Software Engineer, Infrastructure
4 months ago
The MRS ML Infra team will be focusing on ML Infra performance and efficiency for both large scale AI training and inference workflows in the recommen..
The MRS ML Infra team will be focusing on ML Infra performance and efficiency for both large scale AI training and inference workflows in the recommendation domain.
In this role, the engineer works on optimizing the e2e stack for model training and inference for large scale recommendation models. The opportunities are from distributed systems, to model/system co-design, to GPU system optimizations.

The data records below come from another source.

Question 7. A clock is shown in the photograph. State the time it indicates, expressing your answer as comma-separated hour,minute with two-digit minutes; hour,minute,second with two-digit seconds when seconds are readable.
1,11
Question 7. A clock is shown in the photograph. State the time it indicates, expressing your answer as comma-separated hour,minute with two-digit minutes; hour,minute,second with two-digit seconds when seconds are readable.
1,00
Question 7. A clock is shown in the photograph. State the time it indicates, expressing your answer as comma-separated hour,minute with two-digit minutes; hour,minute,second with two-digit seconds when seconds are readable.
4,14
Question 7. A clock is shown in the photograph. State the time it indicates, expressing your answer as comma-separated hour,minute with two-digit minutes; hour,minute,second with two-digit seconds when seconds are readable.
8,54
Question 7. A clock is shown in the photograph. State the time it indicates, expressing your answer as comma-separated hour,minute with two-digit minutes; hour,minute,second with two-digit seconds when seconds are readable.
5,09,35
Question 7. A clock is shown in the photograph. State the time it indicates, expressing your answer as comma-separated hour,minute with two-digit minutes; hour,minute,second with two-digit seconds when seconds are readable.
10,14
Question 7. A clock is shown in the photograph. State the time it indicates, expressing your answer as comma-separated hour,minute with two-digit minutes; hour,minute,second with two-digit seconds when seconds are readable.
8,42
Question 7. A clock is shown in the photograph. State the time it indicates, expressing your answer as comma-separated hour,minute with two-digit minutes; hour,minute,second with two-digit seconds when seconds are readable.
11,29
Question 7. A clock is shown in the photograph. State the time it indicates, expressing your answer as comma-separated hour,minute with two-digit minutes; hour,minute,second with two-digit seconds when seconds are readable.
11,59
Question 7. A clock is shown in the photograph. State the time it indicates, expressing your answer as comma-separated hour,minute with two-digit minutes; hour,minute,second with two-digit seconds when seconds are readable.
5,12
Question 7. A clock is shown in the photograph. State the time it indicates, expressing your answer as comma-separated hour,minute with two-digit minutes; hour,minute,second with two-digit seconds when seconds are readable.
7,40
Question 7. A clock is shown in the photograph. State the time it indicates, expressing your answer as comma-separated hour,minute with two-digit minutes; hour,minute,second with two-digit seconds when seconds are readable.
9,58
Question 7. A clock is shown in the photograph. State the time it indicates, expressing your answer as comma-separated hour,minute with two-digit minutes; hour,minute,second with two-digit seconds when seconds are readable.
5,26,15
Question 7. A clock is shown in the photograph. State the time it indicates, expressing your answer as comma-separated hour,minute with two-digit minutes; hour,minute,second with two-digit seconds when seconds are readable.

We are looking for someone who has previous experiences on high performance infrastructure and performance optimization. We need the candidate to not only identify and lead the execution for short/mid term opportunities for perf/efficiency optimization, but also drive long term strategies on things like model/system co-design, performance automation, etc.
RESPONSIBILITIES
- Hands on driving performance and efficiency optimizations by identifying and delivering the large optimizations across MRS models and systems.
- Drive XFN collaborations and alignments with multiple partner or product ML teams.
- Lead technical directions and roadmap for the SGP perf and efficiency team.
- Providing mentorship and guidance to grow junior engineers on the team
MINIMUM QUALIFICATIONS
- BS/MS in Electrical Engineering, Computer Science or a related field or equivalent experience.
- 7+ years of experience on AI Infra or System performance.
- Hands on experiences on deep system performance optimization, for example, distributed systems, or high performance GPU/GPU systems, or memory/cache optimizations.
- Strong written and verbal communication skills to align XFN and driving team execution
- Previous experiences on mentoring and growing junior engineers as either a tech lead or a manager.
- Strong debugging skills in complex systems that are across multiple components or sub-systems.
PREFERRED QUALIFICATIONS
- Hands on experiences on large scale AI infra system (for example, GPU training system)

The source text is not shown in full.